Furness: If schools were to reopen and prevalence is still high, I would advise to resist.  I will not send my children back to school in person with high community prevalence. They will catch COVID. That's not okay. It's not acceptable to me, so that’s my plan. If the province is stupid enough to open schools when community prevalence is really high — and I really don't think they will — but if they were, my kids aren't going. Not until it's safe. The point in which it becomes safe is declining community prevalence: clear, declining community prevalence, and we're not going to see that in early January. It's going to be increasing, not decreasing.
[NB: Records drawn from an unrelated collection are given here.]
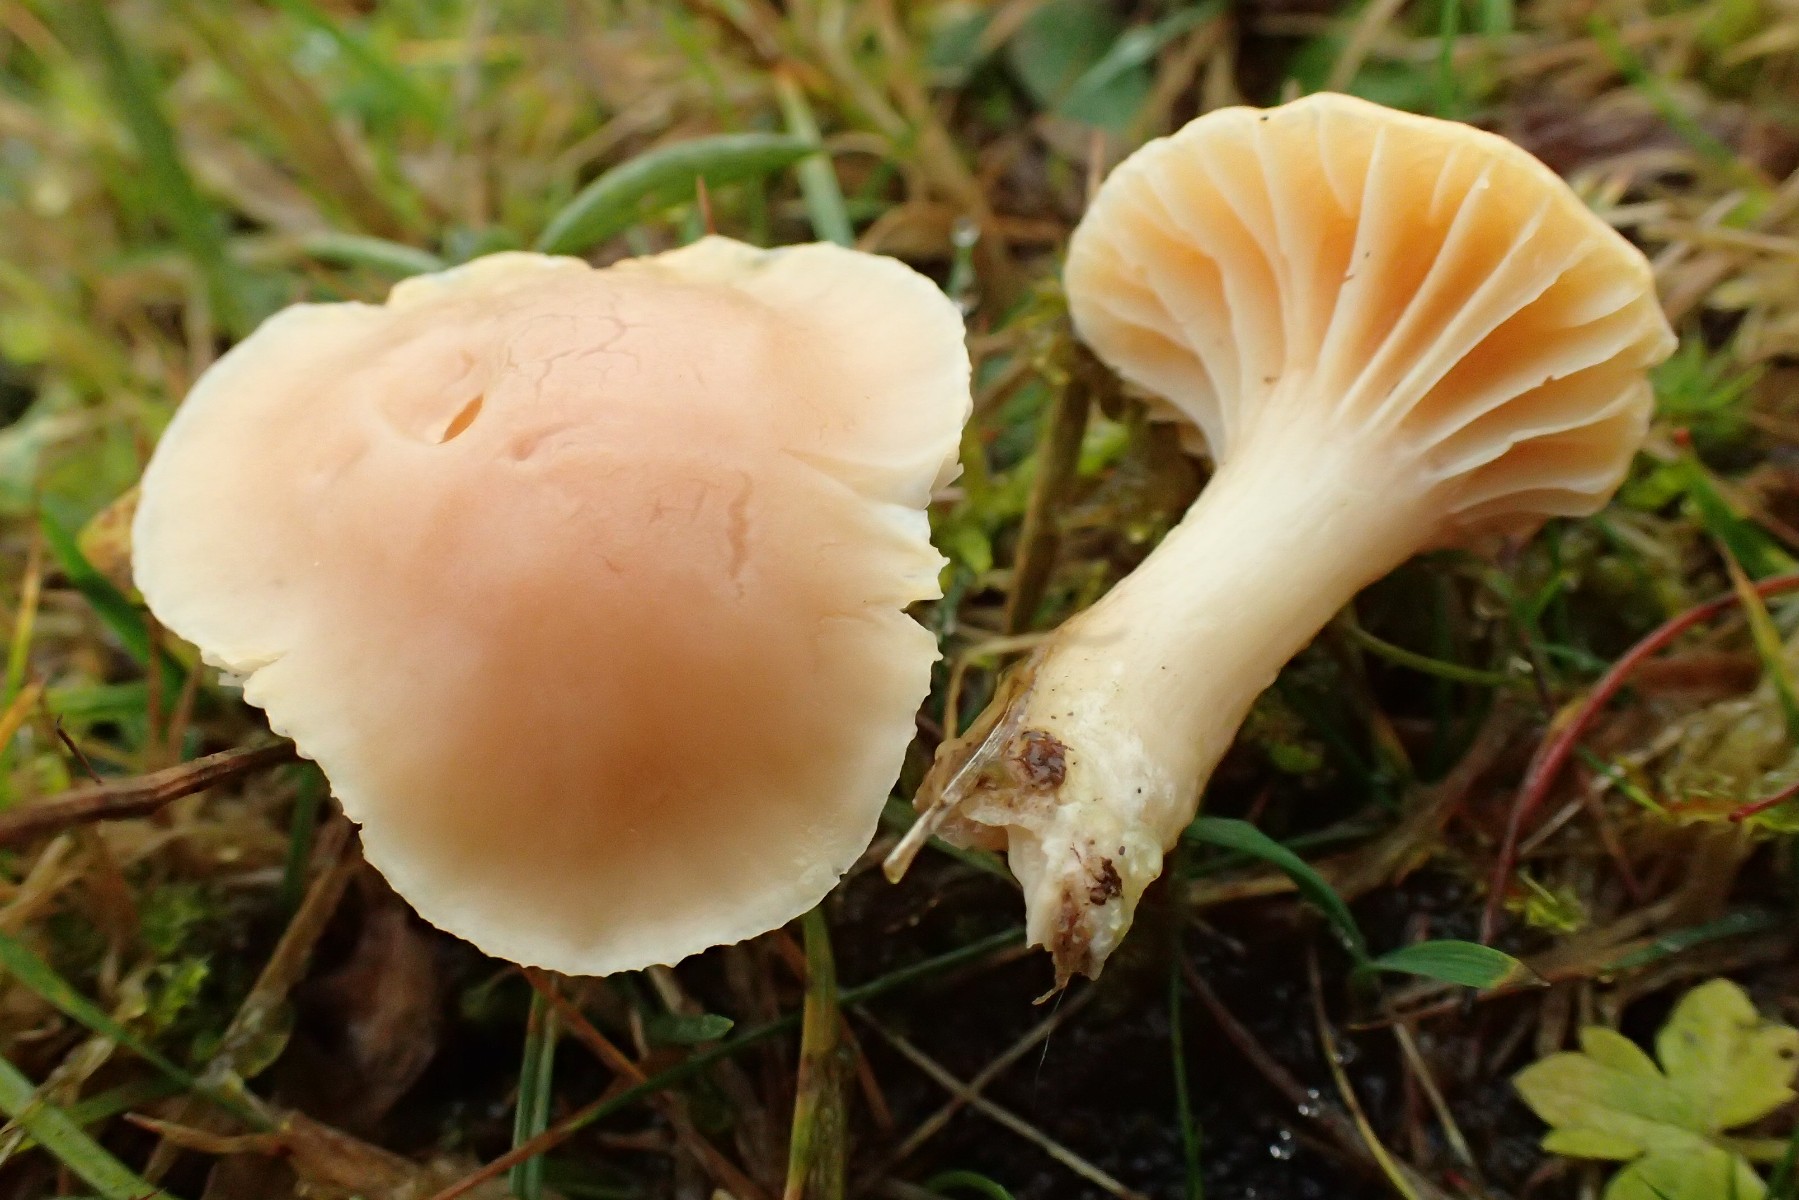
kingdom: Fungi
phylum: Basidiomycota
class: Agaricomycetes
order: Agaricales
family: Hygrophoraceae
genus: Cuphophyllus
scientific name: Cuphophyllus pratensis
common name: eng-vokshat
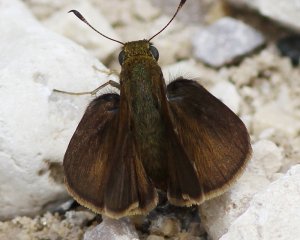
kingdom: Animalia
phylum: Arthropoda
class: Insecta
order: Lepidoptera
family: Hesperiidae
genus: Euphyes
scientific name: Euphyes vestris
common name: Dun Skipper
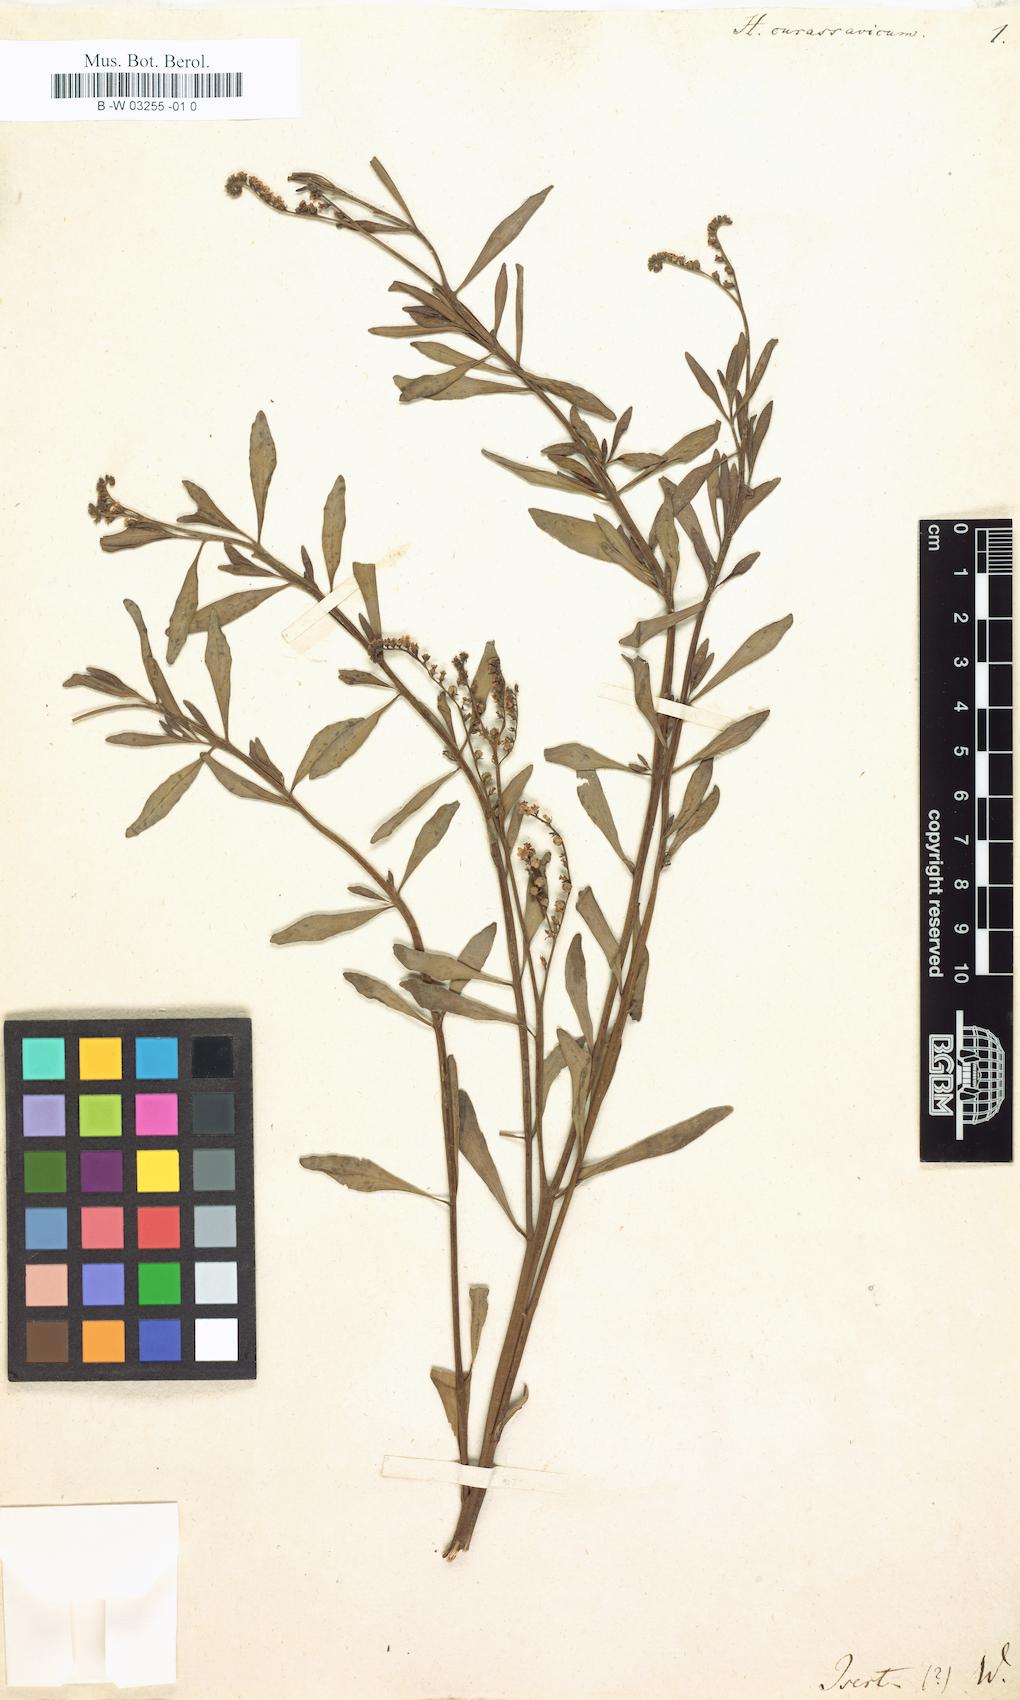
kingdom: Plantae
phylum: Tracheophyta
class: Magnoliopsida
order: Boraginales
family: Heliotropiaceae
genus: Heliotropium
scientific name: Heliotropium curassavicum
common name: Seaside heliotrope
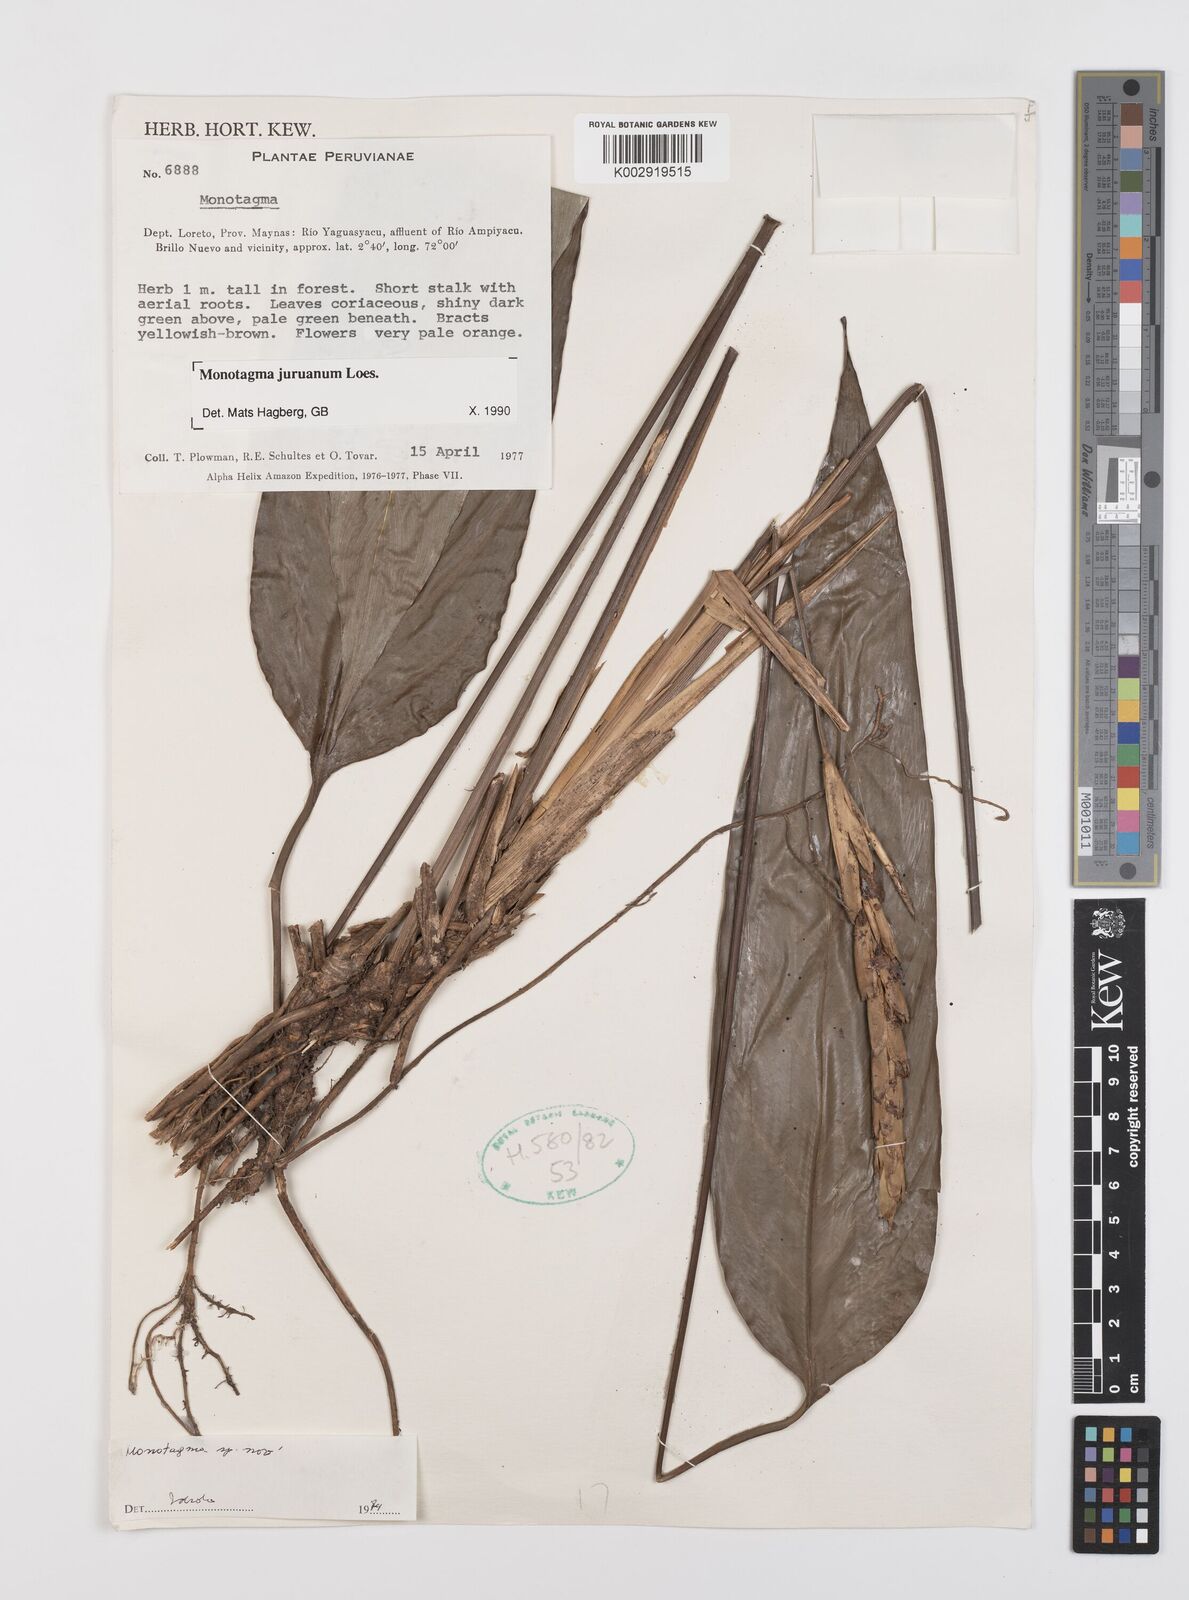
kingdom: Plantae
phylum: Tracheophyta
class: Liliopsida
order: Zingiberales
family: Marantaceae
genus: Monotagma
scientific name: Monotagma juruanum
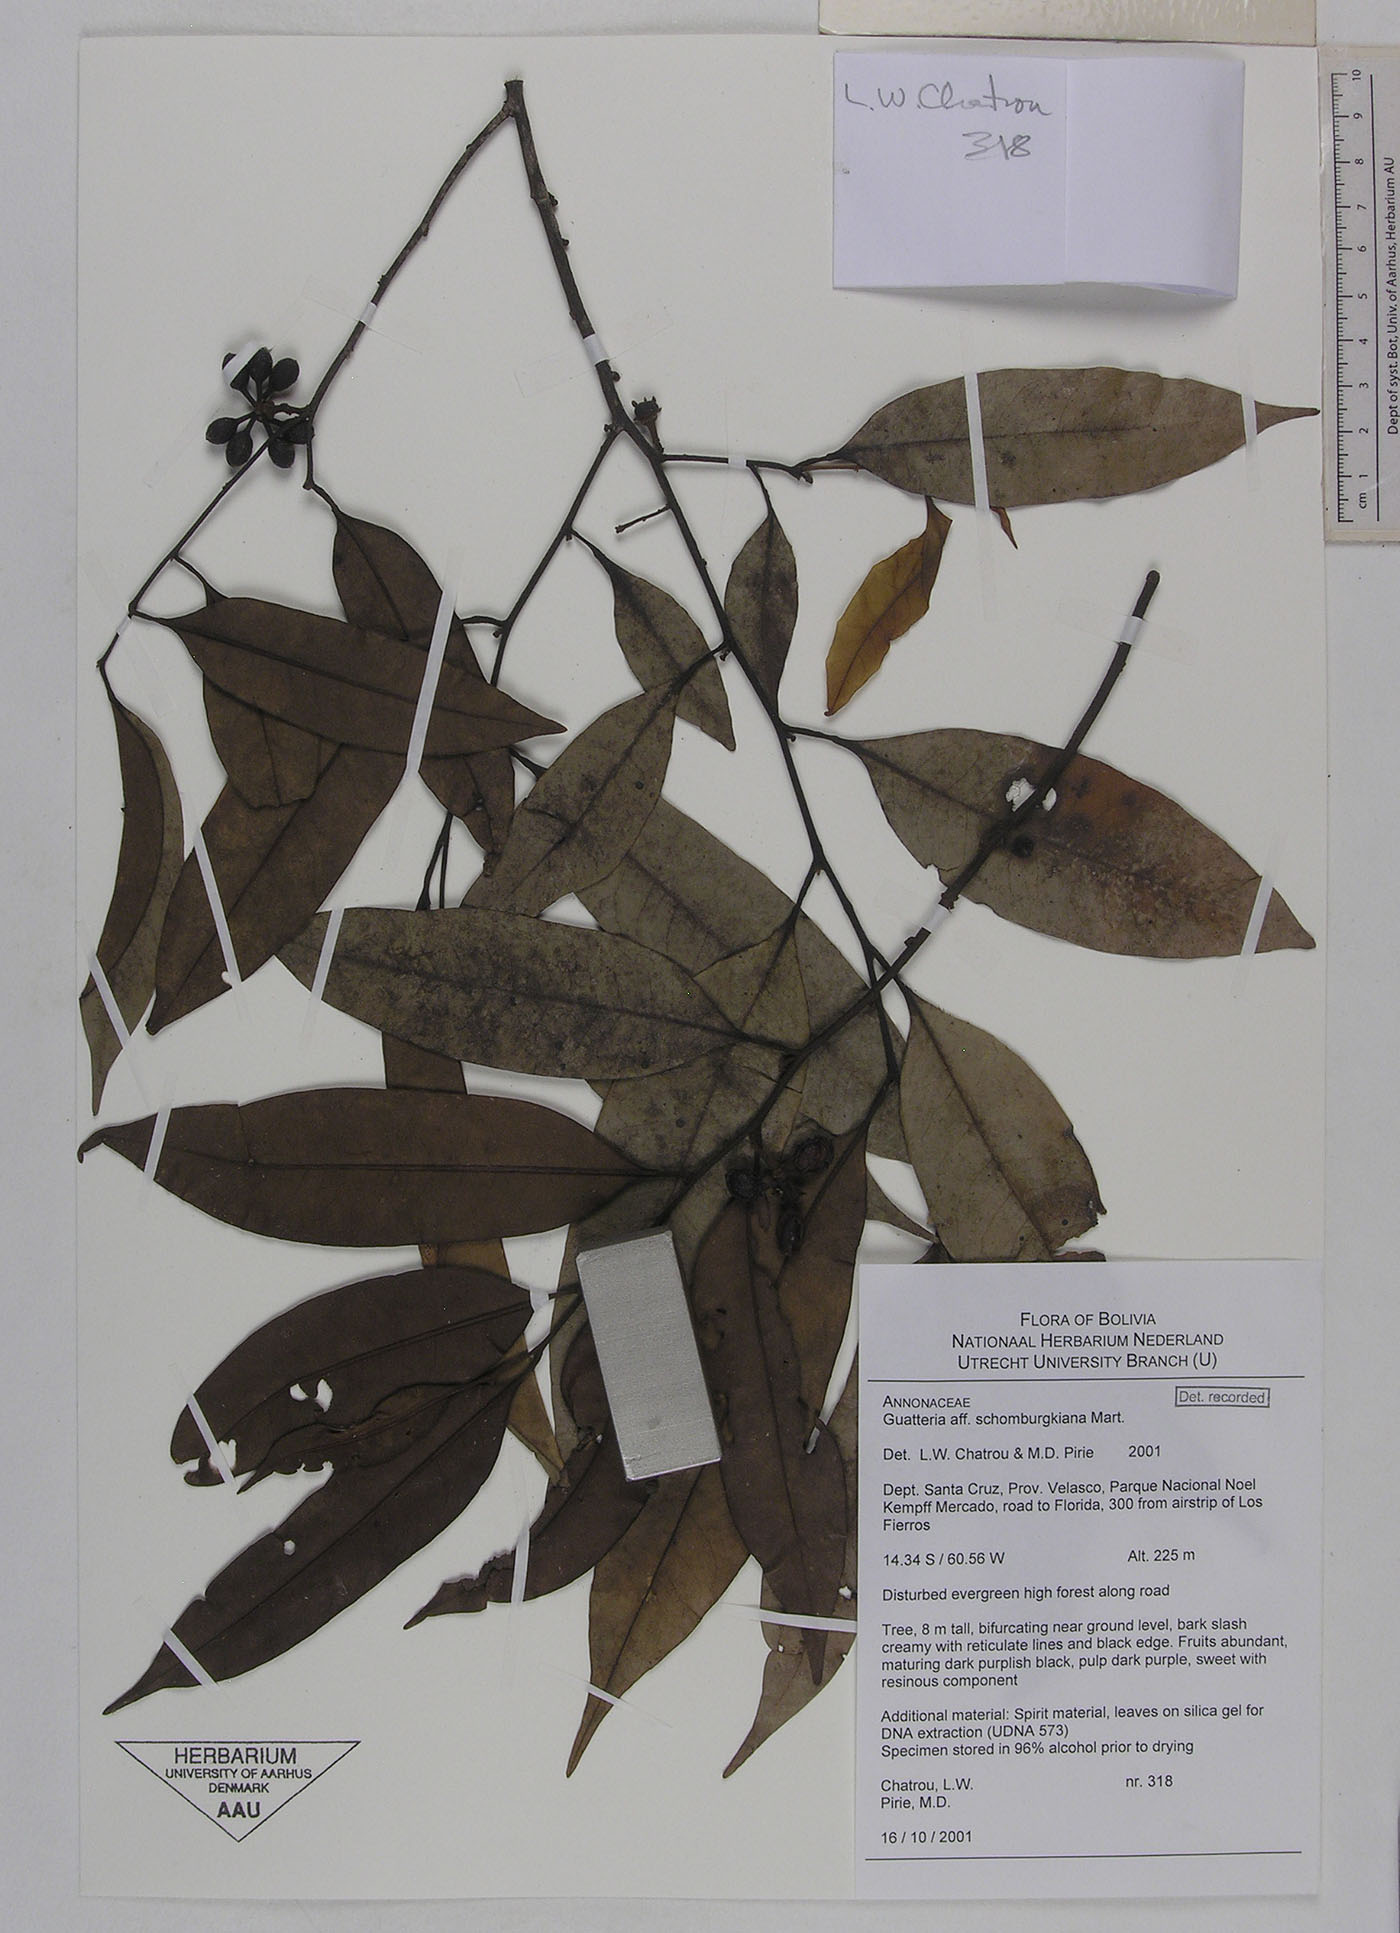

We need to see community prevalence on the decline before we talk about opening schools.

TVO.org: The province introduced its latest restrictions on December 17. Will this be effective in controlling the spread of Omicron?

Furness: I don't think that any decision made by the province so far changes the trajectory [of Omicron]. In other words: they're all doing all the right things, but not soon enough and not in great enough magnitude to make a significant difference. We should have ramped up third shots. We waited too long on that. Vaccination is going to be the most important tool we have, but the problem is we're not going to have vaccination in place until March because you need to get everybody done. And then you need to give enough time for the vaccine, for the immunity to build. So, we're going to miss this wave with vaccination.

Number two is to reduce capacity. But to reduce capacity to 50 per cent for things like restaurants and gatherings is to really demonstrate a lack of understanding of how communicable disease works. That's not going to make any difference. Or if it does, it will make the difference between catastrophic and highly disastrous. Fifty per cent [capacity in] restaurants is stupid. You're slightly reducing the chance that someone in the restaurant is carrying Omicron in the contagious form. But if someone is, everyone's going to get infected.

This all gets back to the fact that we're negotiating with coronavirus. We're saying: ‘Okay, we'll give you a few things. We'll empty some seats. Is that good enough, coronavirus?’ And you know, COVID doesn't work that way. You can't negotiate with it. It's extremely contagious. Politicians are sensing that people don't want lockdowns. Okay, fine, I get that. But they don't want to die of COVID, either. So, you've got to make some tough choices.

This interview has been condensed and edited for length and clarity.